Non, Google ne peut pas « dépixelliser » une image comme dans les séries policières
Non, Google ne peut pas « dépixelliser » une image comme dans les séries policières
Par Morgane Tual
Des chercheurs de Google Brain ont développé une technologie permettant de composer un visage à partir d’une image très pixellisée. Mais pas au point d’identifier une personne.
A gauche, l’image pixellisée. A droite, l’image originale. Au centre, la proposition du programme développé par Google Brain. | Google Brain
C’est un cliché des séries policières : les agents obtiennent l’image d’un suspect, souvent issue d’une caméra de surveillance, mais elle est tellement pixellisée qu’il est impossible de reconnaître la personne. Grâce à un logiciel perfectionné, ils vont toutefois parvenir, en quelques secondes, à « dépixelliser » l’image pour voir apparaître nettement le visage du suspect.
Jeudi 2 février, des chercheurs de Google Brain, une branche du géant du Web consacrée à l’intelligence artificielle, ont publié un article – qui n’a pas, pour le moment, été évalué par d’autres scientifiques – montrant comment ils parvenaient à recomposer des visages à partir d’images de 8 pixels sur 8 seulement. La fiction est-elle pour autant en train de devenir réalité ? Pas si vite.
Pas le bon visage
Concrètement, qu’ont réussi à faire les chercheurs de Google ? A partir d’une image de 8 × 8 pixels, ils créent effectivement un visage. Mais à aucun moment ils ne prétendent réussir à reconstituer le visage initial : ils parviennent « seulement » à créer un visage à l’apparence réaliste, avec une résolution de 32 × 32 pixels. En clair, la machine essaie de deviner ce à quoi aurait pu ressembler le visage avant sa pixellisation, mais il ne s’agit que d’une supposition fondée sur des probabilités – et le programme peut en faire plusieurs.
A partir de la même image pixellisée, le programme peut émettre plusieurs propositions… parfois monstrueuses. | Google Brain
Aussi, si les visages proposés par la machine sont dans certains cas relativement proches de l’original, ils sont souvent très différents. Dans ces conditions, l’idée de pouvoir utiliser ce type d’algorithme à des fins d’identification par la police est « dangereuse », estime Jean Ponce, chercheur en vision artificielle à l’Ecole normale supérieure :
« Pour la police, il faudrait une technologie plus valide, on ne peut pas arrêter des gens sur la foi d’un algorithme qui ne marche que de temps en temps. »

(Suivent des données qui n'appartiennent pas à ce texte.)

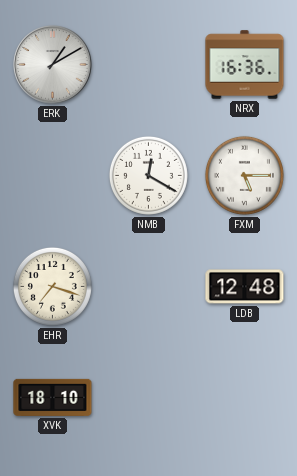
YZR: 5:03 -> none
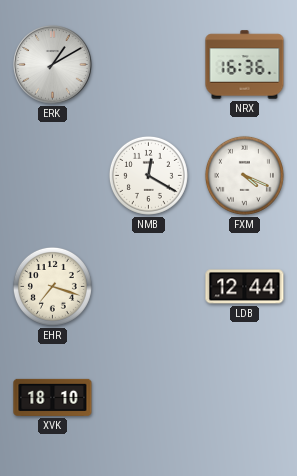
FXM: 5:15 -> 4:19
LDB: 12:48 -> 12:44
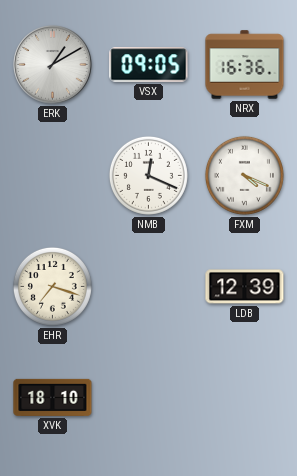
VSX: none -> 09:05
NMB: 12:20 -> 12:19
LDB: 12:44 -> 12:39
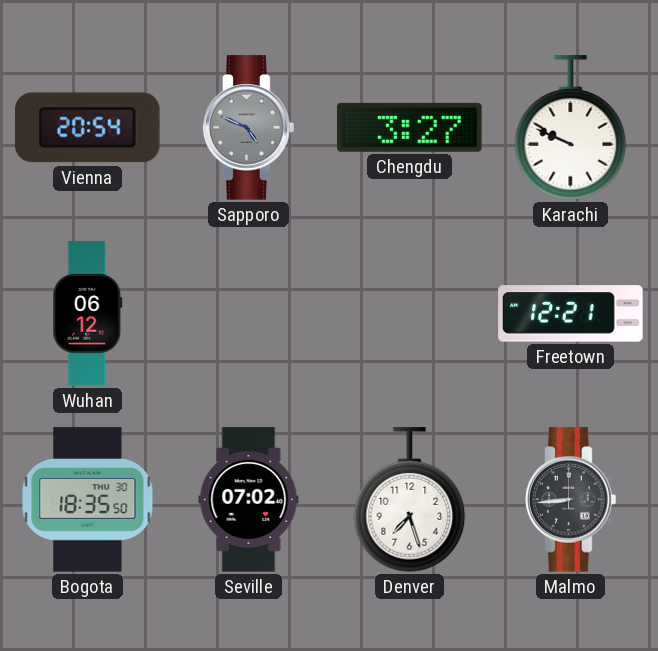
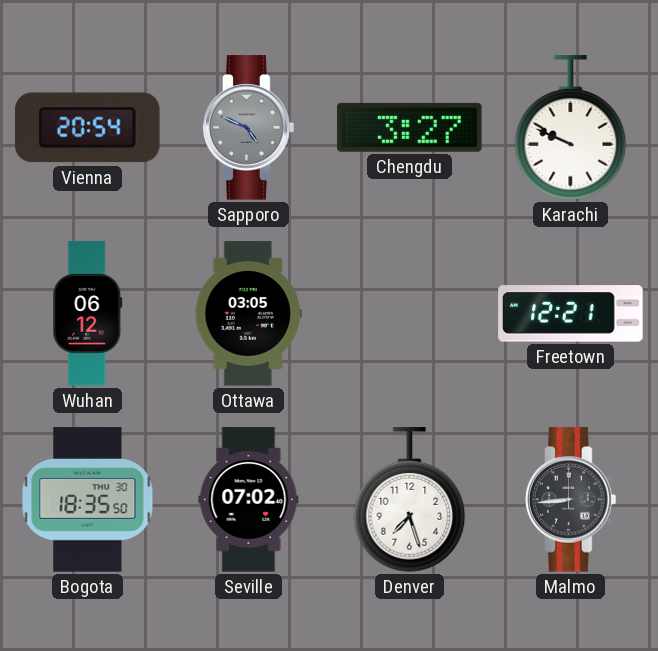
Ottawa: none -> 03:05
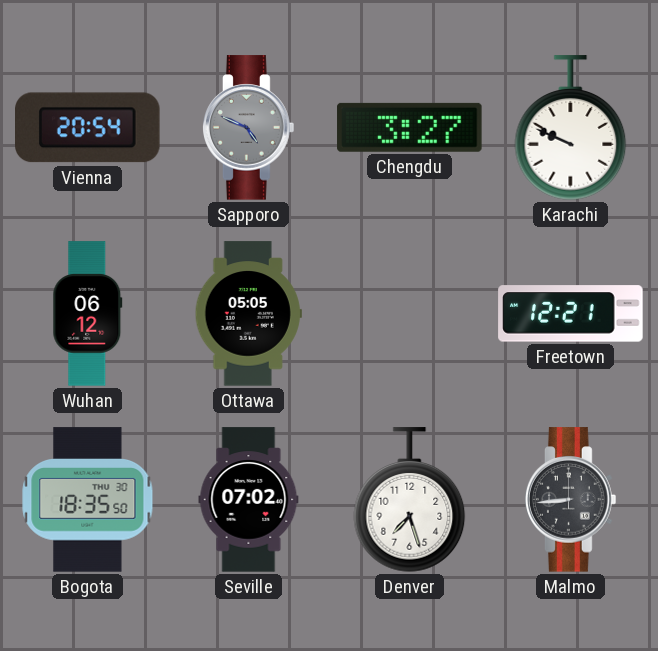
Ottawa: 03:05 -> 05:05
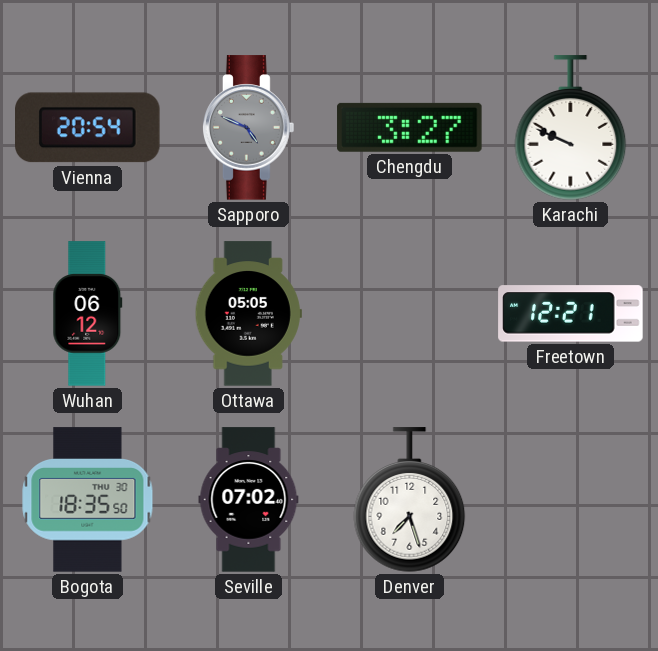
Malmo: 8:44 -> none
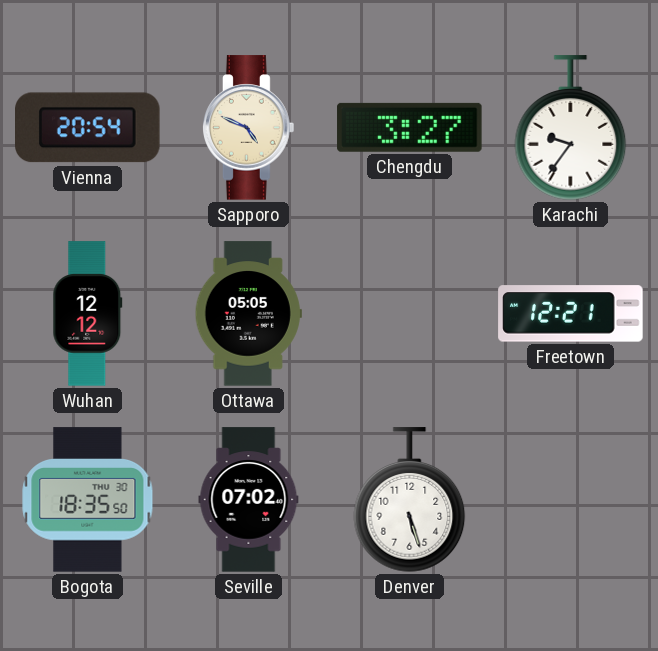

Mais, comme il le souligne, « cet algorithme n’a pas été conçu pour ça ». Les chercheurs de Google Brain ne disent à aucun moment que leur technologie pourrait servir à des fins d’identification, notamment pour les forces de l’ordre.
Des technologies déjà existantes
Qui plus est, ce type de technologie n’a rien de nouveau. L’équipe de Google Brain n’est pas la seule à s’être penchée sur le sujet. Depuis des années, des chercheurs travaillent à « dépixelliser » des images. Mais cela se fait à partir d’images de bien meilleure résolution que celles sur lesquelles se penche Google Brain. « Plein de techniques existent déjà, qui fonctionnent plus ou moins bien », précise Jean Ponce. Travailler sur des images de 8 × 8 pixels est en revanche très rare.
L’article de Google Brain donne peu de détails sur la technologie développée, si ce n’est qu’elle se repose sur une méthode d’apprentissage fondée sur des réseaux de neurones artificiels – comme la plupart des techniques de dépixellisation les plus efficaces aujourd’hui. Elle consiste à « entraîner » la machine avec un grand nombre de paires d’images, composées de la version originale et de la version pixellisée. Elle doit ensuite tenter, à partir de ces nombreux exemples, d’en déduire l’apparence initiale d’une image pixellisée – et donc « de générer de nouveaux détails plausibles pour un observateur humain », souligne l’équipe de Google.
Ses résultats sont intéressants, mais ne s’apprêtent pas à révolutionner l’enquête policière. Google n’a d’ailleurs pas tenu à mettre en avant cet article, parmi ceux que ses chercheurs publient régulièrement en ligne.